Our wool is coarser, around 26mm, compared to the finer merinos from Australia and New Zealand, which are around 18 mm. This has led to more imports of finer wools. The other barrier to wool processing in Ireland is the inability to perform a key step. There are “no large-scale wool washing facilities in Ireland. Strict licensing laws make it difficult to get permits.” (Teagasc | Agriculture and Food Development Authority, 2025).
So, wool can be grown in Ireland, but it is usually sent to the UK for washing and then shipped back for weaving and production. Ireland has a longstanding, rich culture surrounding this beautifully diverse material, and it would be wonderful to be able to produce it entirely in Ireland on a large scale. “Irish wools have always been renowned for their unique properties, which allow them to be used in carpet and construction materials alike.” (Teagasc | Agriculture and Food Development Authority, 2025).

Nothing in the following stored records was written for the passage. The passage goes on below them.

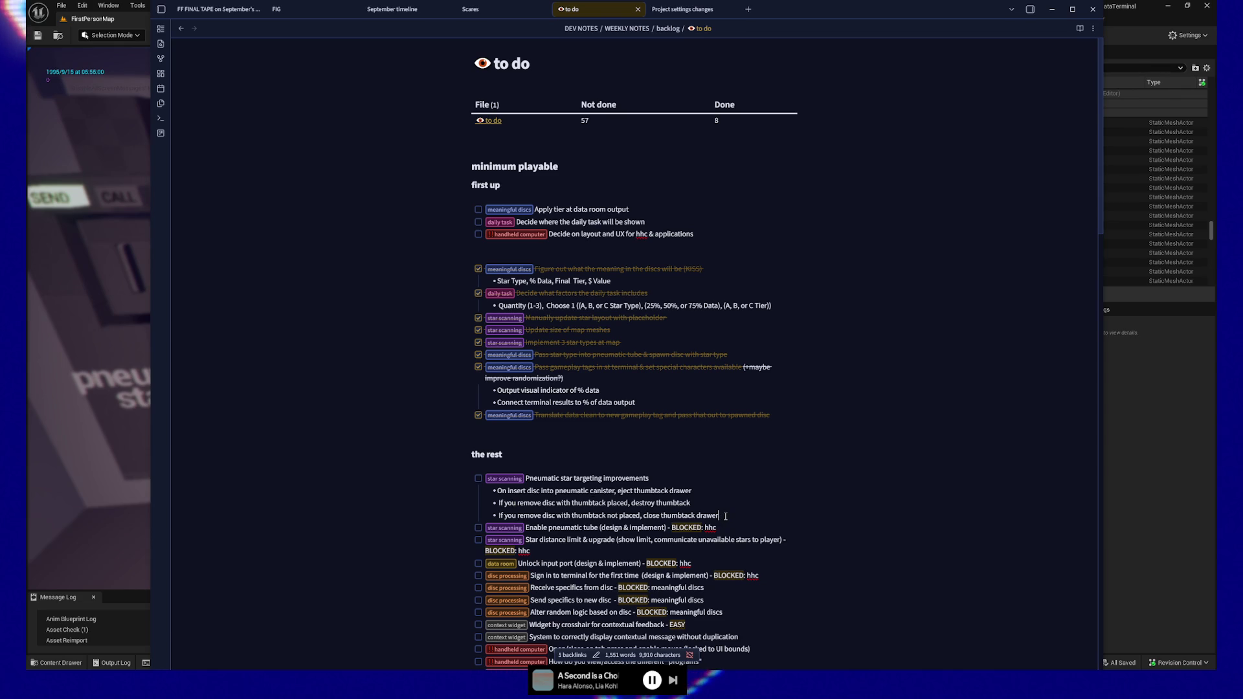
{"action": "key", "text": "Return"}
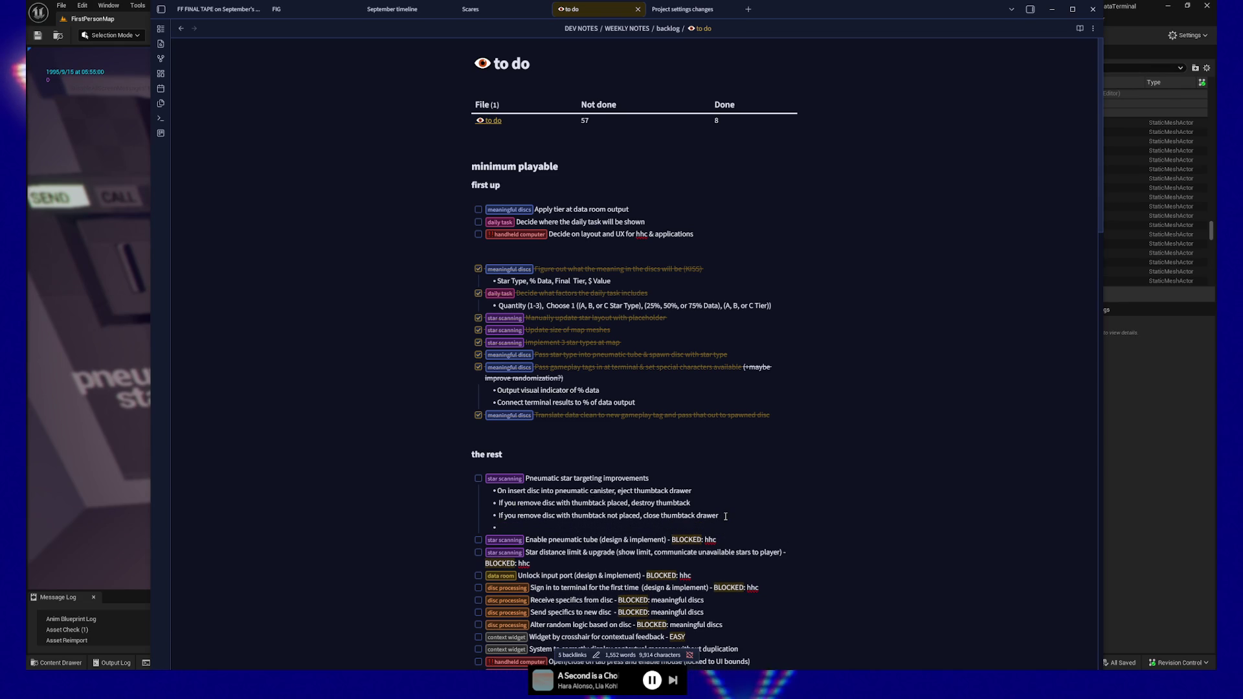
{"action": "type", "text": "If you cance"}
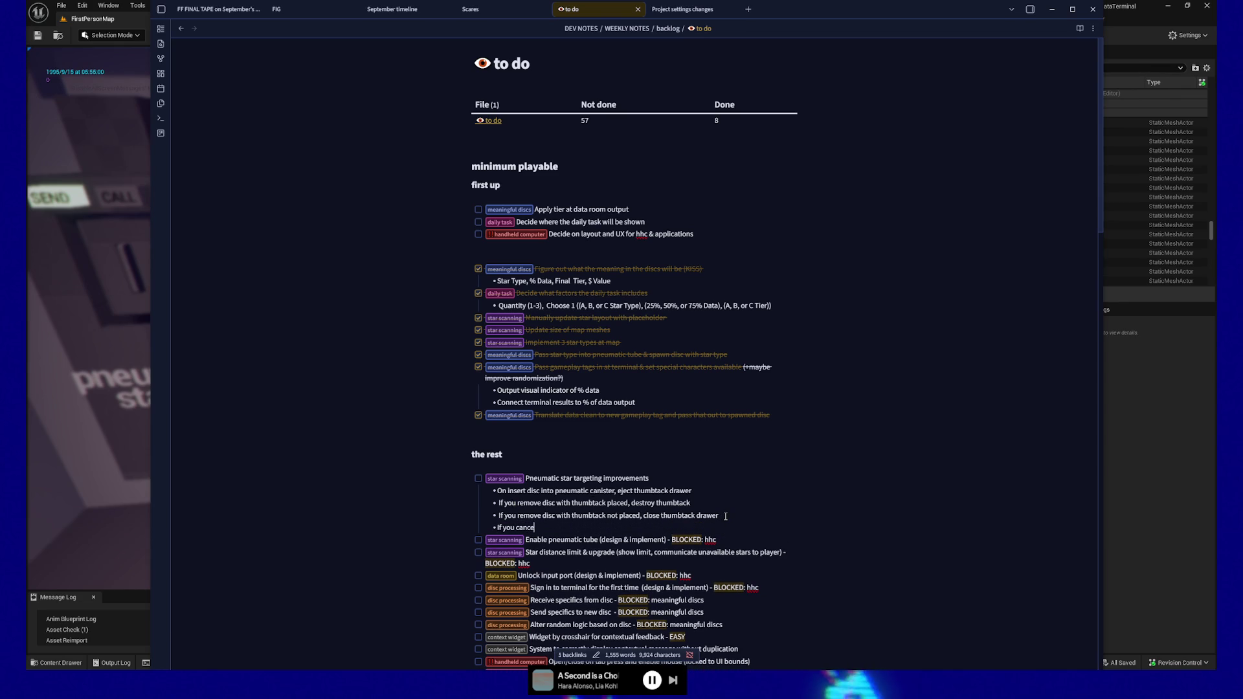
{"action": "type", "text": "l with thumbtack in hand,"}
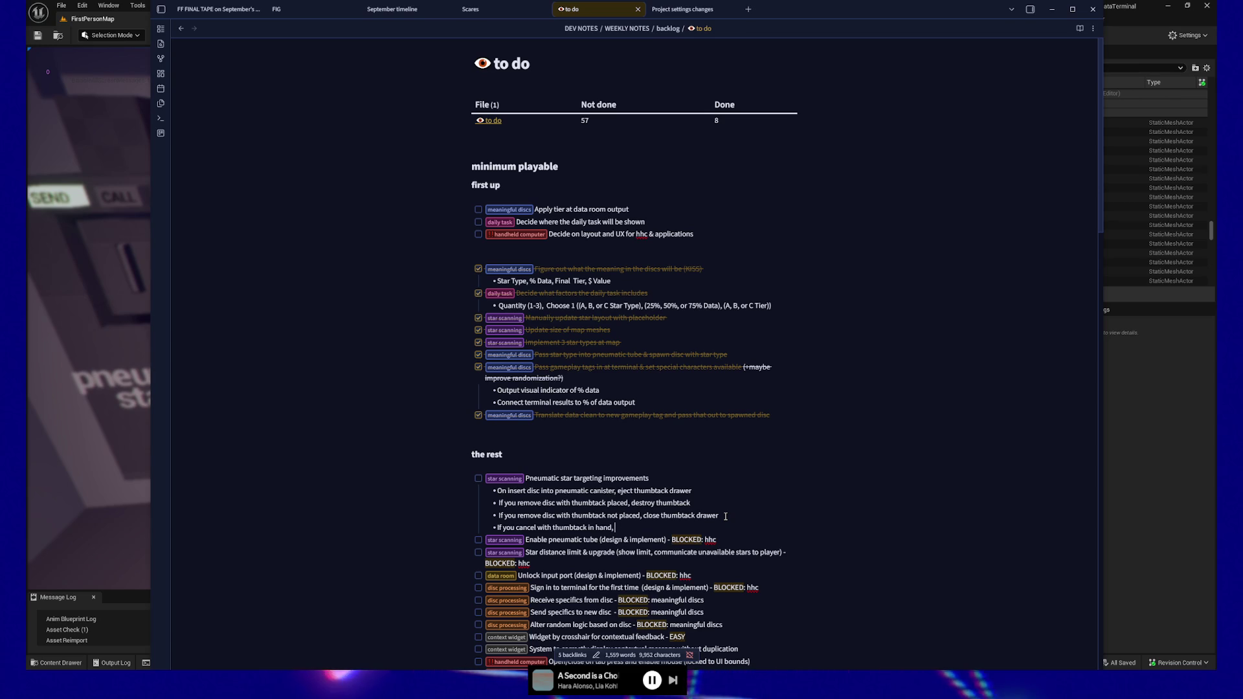
{"action": "type", "text": "de"}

A wool feasibility study was published in 2022 to encourage this sector. It aimed to address the issue of low profit in wool. “Despite its versatility in many industries, wool prices remain unacceptably low.” (Department of Agriculture, Food and the Marine, 2022). The most well-known wool products sold in Ireland are textiles, which, unfortunately, are often made from imported merino wool, due to a modern preference for softer garments. Most Irish wool is used for carpets or other hard-wearing uses.
The purpose of the study was to begin developing an “Irish Grown” wool brand, as the story of a material is increasingly a selling point. People care more about sustainability, and it is a point of pride to own something sustainably made. They believe this is where the profit of Irish wool could stem from, if it could be entirely created on the island. They want to promote learning about wool in schools and revitalise the culture surrounding wool in Ireland.
This shift towards the production of wool in Ireland, combined with our traditional weaving and knitting methods, could work in tandem to create a flourishing local, sustainable industry right here in Ireland, which would suit crafters like me very nicely. The use of wool in slow forms of design, like knitting, reemphasises Peter Sheehan's philosophy of slow, locally made design.